ECONOMYPolish Wage Surge Sparks Inflation Concerns: Business Sector Salaries Jump 12.8%

Salaries in the business sector increased by as much as 12.8% year on year in January. An increased consumer demand could pose a threat for inflation to start rising again.

Wages are growing three times faster than inflation. Analysts are surprised. The consensus forecast was that wage growth would be 10.9%. In December, this growth was 9.6%. In January, it accelerated significantly. On the other hand, inflation in January was 3.9% year on year.

Thus, the real wage growth is the highest since 2008. Due to wage increases, we may experience significant inflationary pressure, although we simultaneously observe a weakening of the labor market situation.

“January usually surprises positively in terms of wage data,” says Michał Stajniak, an XTB expert, in an interview with MarketNews24. “It’s important to remember that this is the result of higher bonuses paid in January, as well as a higher minimum wage. We can expect that in the coming months, wage growth will be lower.”

Year-over-year employment fell as expected by 0.2% year over year. On the other hand, it grew by 0.3% on a monthly basis, although less than the expected 0.4% month-to-month.

However, this is not the end of negative news regarding economic activity in Poland. Industrial production rebounded in January by 1.6% year over year and 2.3% month over month. These values are definitely smaller than expected, as growth at the level of 3.1% year over year and 3.8% month to month was expected. In December, however, we observed negative values in both cases. We continue to observe stagnation across Europe, which is reflected by the low readings of PMI indices.

PPI inflation is at a historic low of -9% year-over-year, with an expected -8.3% year-over-year and a previous level of -6.9% year-over-year. On a monthly basis, we have a decrease of 0.2% month over month, in line with expectations, but from a lower base.

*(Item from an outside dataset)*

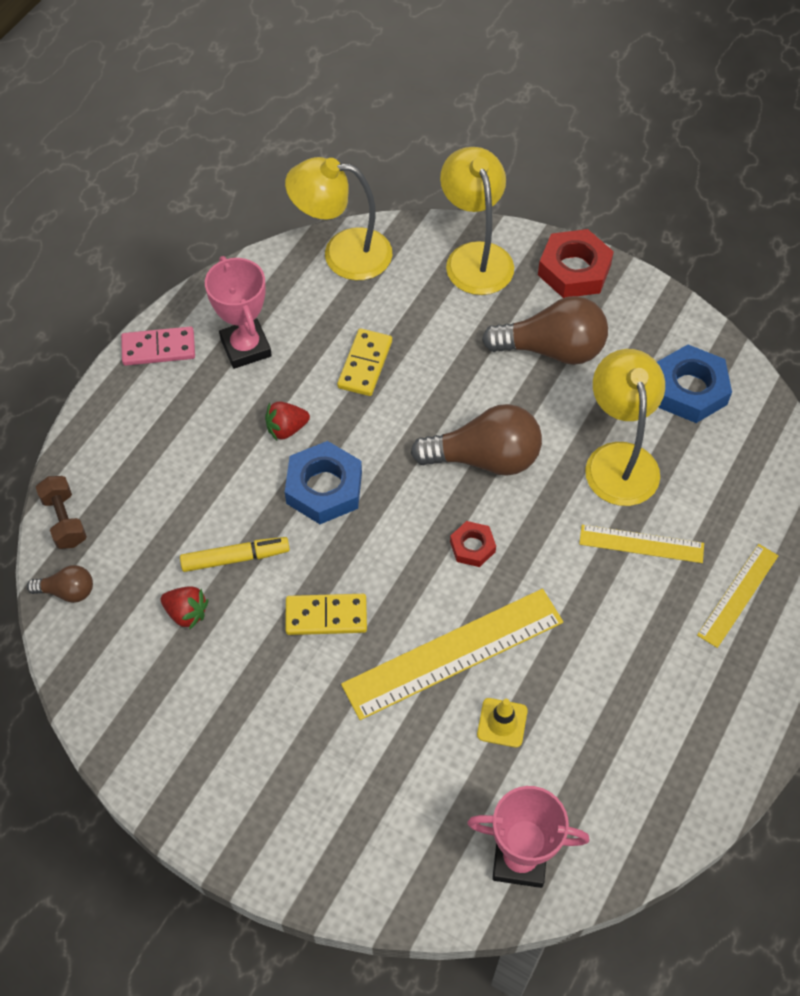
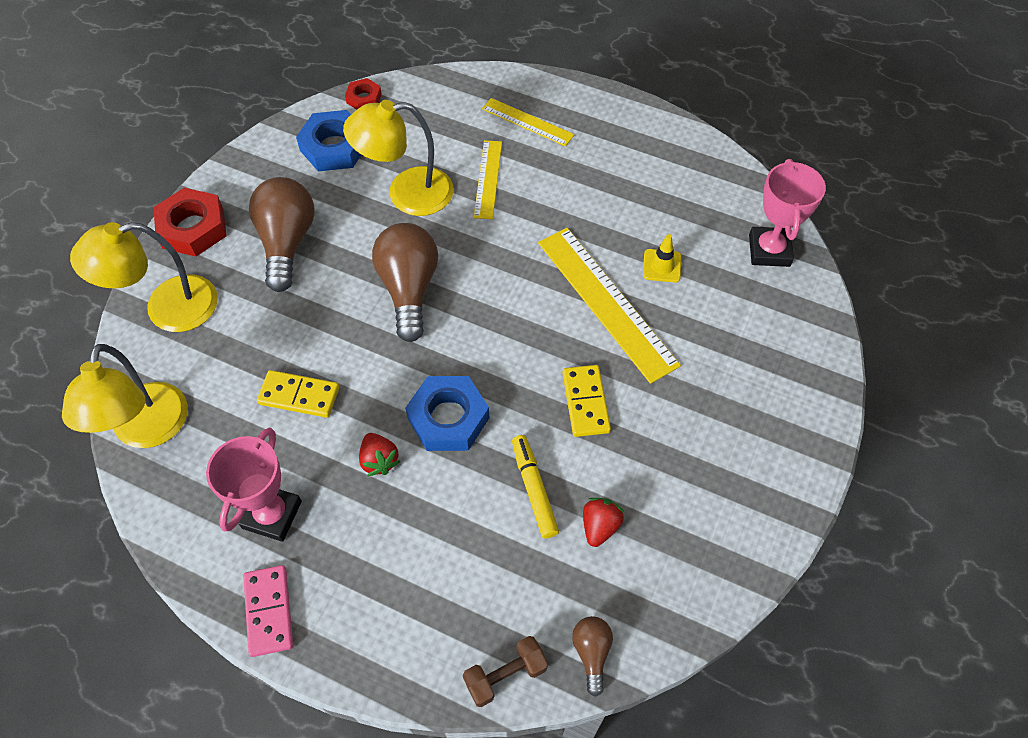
camera: 95 degrees left, 0 degrees up
pink trophy [205,256,272,369] -> pink trophy turned 45 degrees counterclockwise [206,427,302,542]
red nut [450,521,496,567] -> red nut moved to [345,78,382,110]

“Looking from the perspective of the currency market, if there are no interest rate cuts in Poland, and the US Fed introduces such cuts in mid-year, the situation of the Polish zloty will be very interesting”, evaluates the XTB expert. “In such a situation, the dollar will cost below PLN 4, it may even be the level of PLN 3.70-3.80 per dollar, although this is not the base scenario.”

It was predicted that inflation would rise in the second half of the year due to the base effect, and it remained uncertain whether a higher VAT on food would be reinstated and by how much artificially lower energy prices would rise. January’s wage data are boosting these pro-inflationary expectations.

Do January data change the perspective on interest rates in Poland? Rather not. Wage data that is pro-inflationary may of course reinforce the MPC’s belief that interest rates should not be lowered at this time. On the other hand, data on economic activity or employment is not yet so weak as to alarm central bankers.

“If inflation rebounds to 8-9% in mid-year, it is not ruled out that there will be pressure to increase interest rates,” comments M.Stajniak from XTB. “However, at this moment we should rather take into account that there will be interest rate cuts, such are currently investor expectations.”